Text section:
================================

Dr Oliver Stoner
- Senior Lecturer (Statistics)
email:
Oliver.Stoner@glasgow.ac.uk
Mathematics and Statistics Building, 132 University Place, Glasgow City, Scotland, United Kingdom, G12 8TA
Biography
I am an early career Lecturer in Statistics. I am motivated by application-driven statistical modelling problems and have a keen interest in developing general frameworks and bespoke models using Bayesian hierarchical methods.
Prior to joining Glasgow, I was a Research Fellow for 2 years at the University of Exeter, where I also obtained my PhD in 2019. My thesis is entitled Bayesian Hierarchical Modelling Frameworks for Flawed Data in Environment and Health.
Research interests
The two main projects I am leading are an impact-oriented collaboration with the World Health Organization and a more methodologically-driven research programme in correcting delayed reporting of infectious diseases.
Household Air Pollution
Around 2.4 billion people mainly use polluting fuels for cooking, hampering their socio-economic prospects and exposing them to dangerous levels of household air pollution, attributed by the World Health Organization to 3.2 million deaths per year in 2020. I have worked with the WHO to develop a bespoke Bayesian hierarchical model for estimating the populations using 6 different fuels for cooking, called the Global Household Energy Model. Estimates from this model serve as the primary basis for tracking access to clean cooking as part of UN Sustainable Development Goal 7 (SDG 7.1.2), and are a key input to WHO burden of disease calculations for household air pollution (SDG 3.9.1).
Our paper presenting these estimates was published Nature Communications in 2021 and has been gaining traction. I have also contributed as a named author to the 2020, 2021 and 2022 editions of the internationally recognised report Tracking SDG7: The Energy Progress Report.
Correcting Delayed Reporting of Infectious Diseases
Surveillance of infectious disease cases and/or deaths is often subject to delayed reporting, where complete information is not immediately available to decision-makers. Statistical models can learn the systematic and random structures in the reporting delay, to predict current case/death counts based on incomplete data.

================================

Records supplied:
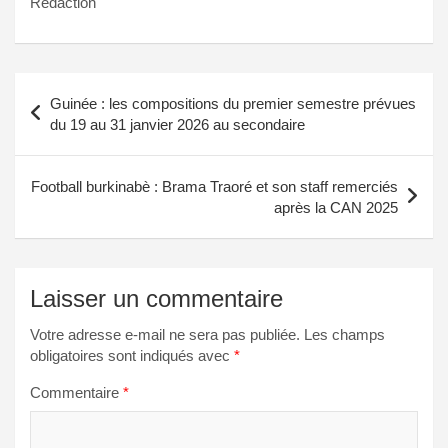
Rédaction
Navigation
Guinée : les compositions du premier semestre prévues
de
du 19 au 31 janvier 2026 au secondaire
l’article
Football burkinabè : Brama Traoré et son staff remerciés
après la CAN 2025
Laisser un commentaire
Votre adresse e-mail ne sera pas publiée.
Les champs
obligatoires sont indiqués avec
*
Commentaire
*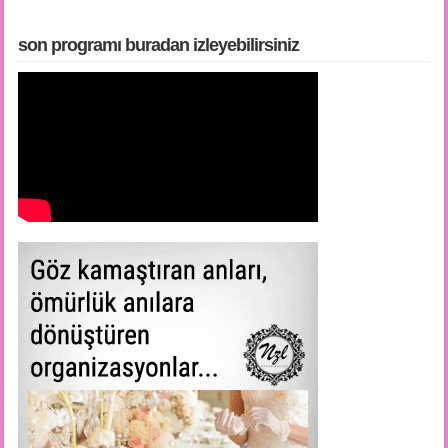
son programı buradan i̇zleyebilirsiniz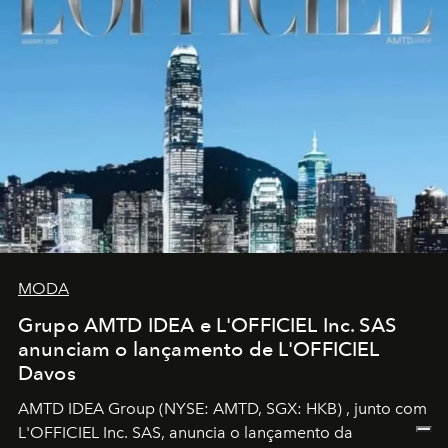
MODA
Grupo AMTD IDEA e L'OFFICIEL Inc. SAS
anunciam o lançamento de L'OFFICIEL
Davos
AMTD IDEA Group
(NYSE: AMTD, SGX: HKB)
, junto com
L'OFFICIEL Inc. SAS, anuncia o lançamento da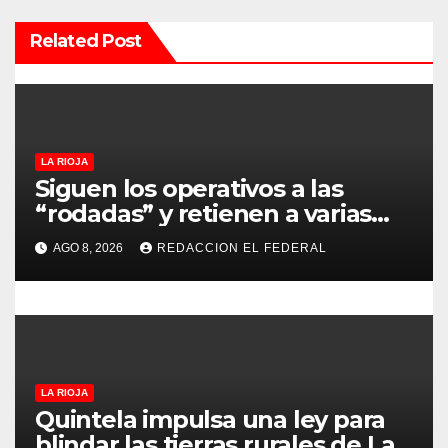
n
Related Post
d
e
e
LA RIOJA
Siguen los operativos a las
n
“rodadas” y retienen a varias
motocicletas
t
AGO 8, 2026
REDACCION EL FEDERAL
r
a
d
LA RIOJA
a
Quintela impulsa una ley para
blindar las tierras rurales de La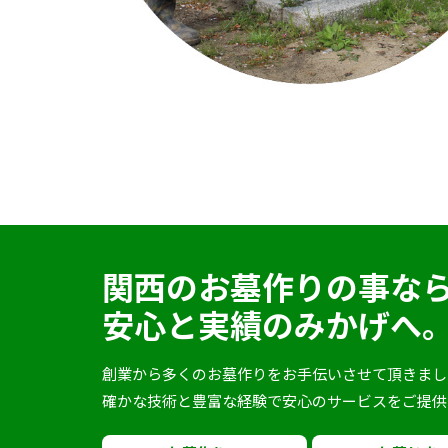
関西のお墓作りの事な
安心と実績のみかげへ
創業から多くのお墓作りをお手伝いさせて頂きまし
確かな技術と豊富な経験で安心のサービスをご提供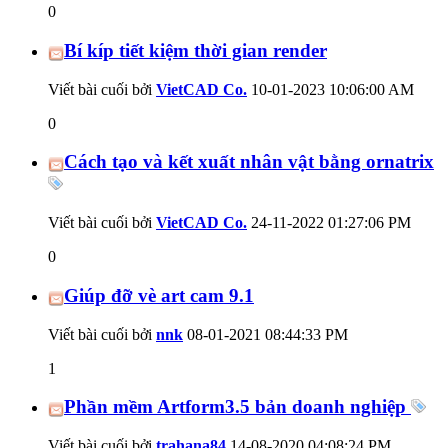
0
Bí kíp tiết kiệm thời gian render
Viết bài cuối bởi
VietCAD Co.
10-01-2023
10:06:00 AM
0
Cách tạo và kết xuất nhân vật bằng ornatrix
Viết bài cuối bởi
VietCAD Co.
24-11-2022
01:27:06 PM
0
Giúp đỡ vè art cam 9.1
Viết bài cuối bởi
nnk
08-01-2021
08:44:33 PM
1
Phần mềm Artform3.5 bản doanh nghiệp
Viết bài cuối bởi
trahana84
14-08-2020
04:08:24 PM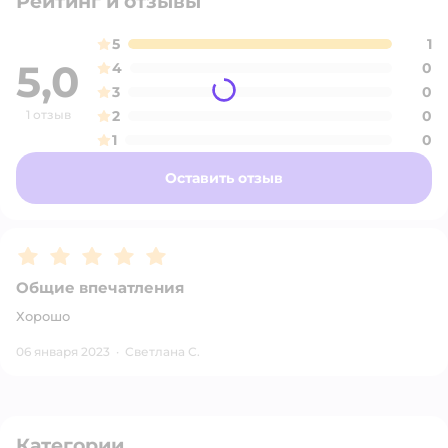
Рейтинг и отзывы
5
1
5,0
4
0
3
0
1 отзыв
2
0
1
0
Оставить отзыв
Рейтинг:
5
Общие впечатления
Хорошо
06 января 2023
·
Светлана С.
Категории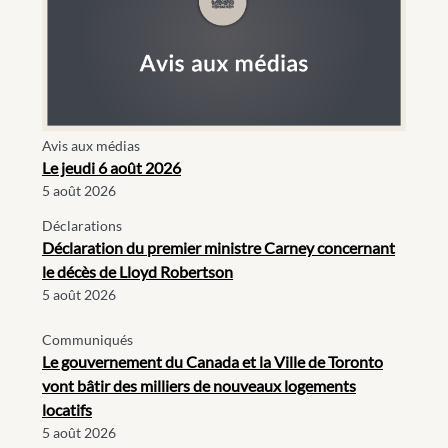
Avis aux médias
Le jeudi 6 août 2026
5 août 2026
Déclarations
Déclaration du premier ministre Carney concernant
le décès de Lloyd Robertson
5 août 2026
Communiqués
Le gouvernement du Canada et la Ville de Toronto
vont bâtir des milliers de nouveaux logements
locatifs
5 août 2026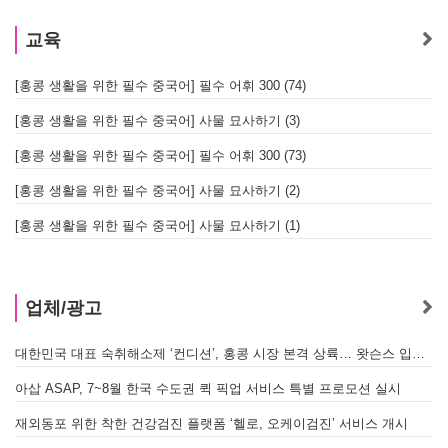
교육
[홍콩 생활을 위한 필수 중국어] 필수 어휘 300 (74)
[홍콩 생활을 위한 필수 중국어] 사물 묘사하기 (3)
[홍콩 생활을 위한 필수 중국어] 필수 어휘 300 (73)
[홍콩 생활을 위한 필수 중국어] 사물 묘사하기 (2)
[홍콩 생활을 위한 필수 중국어] 사물 묘사하기 (1)
업체/광고
대한민국 대표 숙취해소제 ‘컨디션’, 홍콩 시장 본격 상륙… 왓슨스 입점 기념 할인 행사 진행
A
아삽 ASAP, 7~8월 한국 수도권 퀵 픽업 서비스 특별 프로모션 실시
[
재외동포 위한 착한 건강검진 플랫폼 ‘헬로, 오케이검진’ 서비스 개시
[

================================

Work required:
Write out the passage of the staff profile above, beginning at "Dr Oliver Stoner" and stopping after "Bayesian hierarchical methods.".

Output of the exercise:
Dr Oliver Stoner
- Senior Lecturer (Statistics)
email:
Oliver.Stoner@glasgow.ac.uk
Mathematics and Statistics Building, 132 University Place, Glasgow City, Scotland, United Kingdom, G12 8TA
Biography
I am an early career Lecturer in Statistics. I am motivated by application-driven statistical modelling problems and have a keen interest in developing general frameworks and bespoke models using Bayesian hierarchical methods.